Early in the text, the narrator reveals that he underwent electro-convulsive therapy to treat mental illness. This treatment altered the narrator so deeply that he regards his post-therapy self as an entirely different person. The narrator strictly separates his present-day self from his past identity and refers to the latter in the third person, using the name Phaedrus. His is “a mind divided against itself.”
The narrator’s conflicted identity complicates his relationship to his son. Chris is too young to fully grasp his father’s mental turmoil, but he does notice a personality change once the narrator returns from treatment. When Chris laments his father’s altered persona, the narrator observes, “I can imitate the father he’s supposed to have, but subconsciously, at the Quality level, he sees through it and knows his real father isn’t here.” The narrator feels obligated to replicate a role he fulfilled when he was a completely different person, even though such a replication is impossible. He sees this paternal discontinuity as one of the root causes of his son’s anxieties.

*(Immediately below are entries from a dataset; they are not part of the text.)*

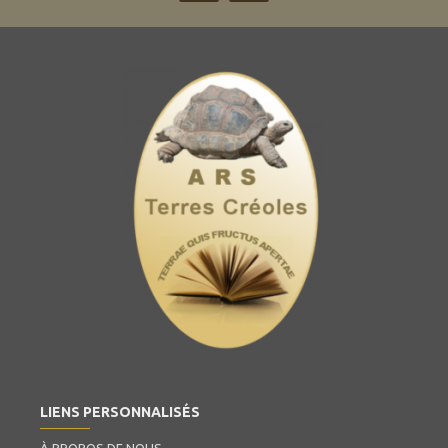
LIENS PERSONNALISÉS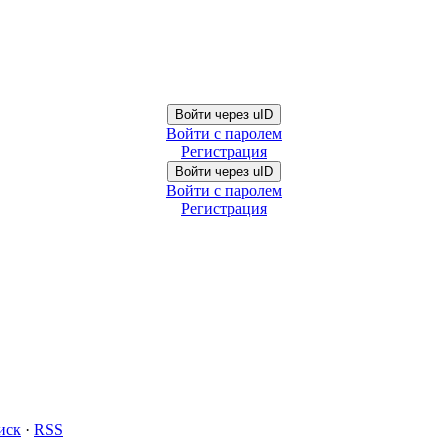
Войти через uID
Войти с паролем
Регистрация
Войти через uID
Войти с паролем
Регистрация
иск
·
RSS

This divided identity is especially discordant when considered in the book’s larger context. Through his Chautauquas, the narrator strives to resolve the problems that arise when the world is intellectualized in terms of opposing dualities. However, all the while, the narrator maintains such a strict division between his past self and his present persona that he refuses to consider them the same person. Finally, at the end of the book, the narrator acknowledges this dilemma: “the biggest duality of all, the duality between me and [Phaedrus], remains unfaced.” Zen and the Art of Motorcycle Maintenance details Phaedrus’s attempts to provide a unifying philosophical framework that explains the universe in all of its physical, scientific, and subjective manifestations. While this new system is a fascinating one, the narrator’s psychological disunity is a constant reminder that Phaedrus’s philosophical system has not yet been perfectly actualized and put into practice.
Identity Quotes in Zen and the Art of Motorcycle Maintenance
A second flash...WHAM and everything brilliant—and then in the brilliance of the next flash that farmhouse—that windmill—oh, my God, he’s been here! -- throttle off—this is his road—a fence and trees—and the speed drops to seventy, then sixty, then fifty-five and I hold it there.
But he saw a sick and ailing thing happening and he started cutting deep, deeper and deeper to get at the root of it. He was after something. That is important. He was after something and he used the knife because that was the only tool he had. But he took on so much and went so far in the end his real victim was himself.
No, he did nothing for Quality or the Tao. What benefited was reason. He showed a way by which reason may be expanded to include elements that have previously been unassimilable and thus have been considered irrational. I think it’s the overwhelming presence of these irrational elements crying for assimilation that creates the present bad quality, the chaotic, disconnected spirit of the twentieth century.
I can imitate the father he’s supposed to have, but subconsciously, at the Quality level, he sees through it and knows his real father isn’t here. In all this Chautauqua talk there’s been more than a touch of hypocrisy. Advice is given again and again to eliminate subject-object duality, when the biggest duality of all, the duality between me and him, remains unfaced. A mind divided against itself.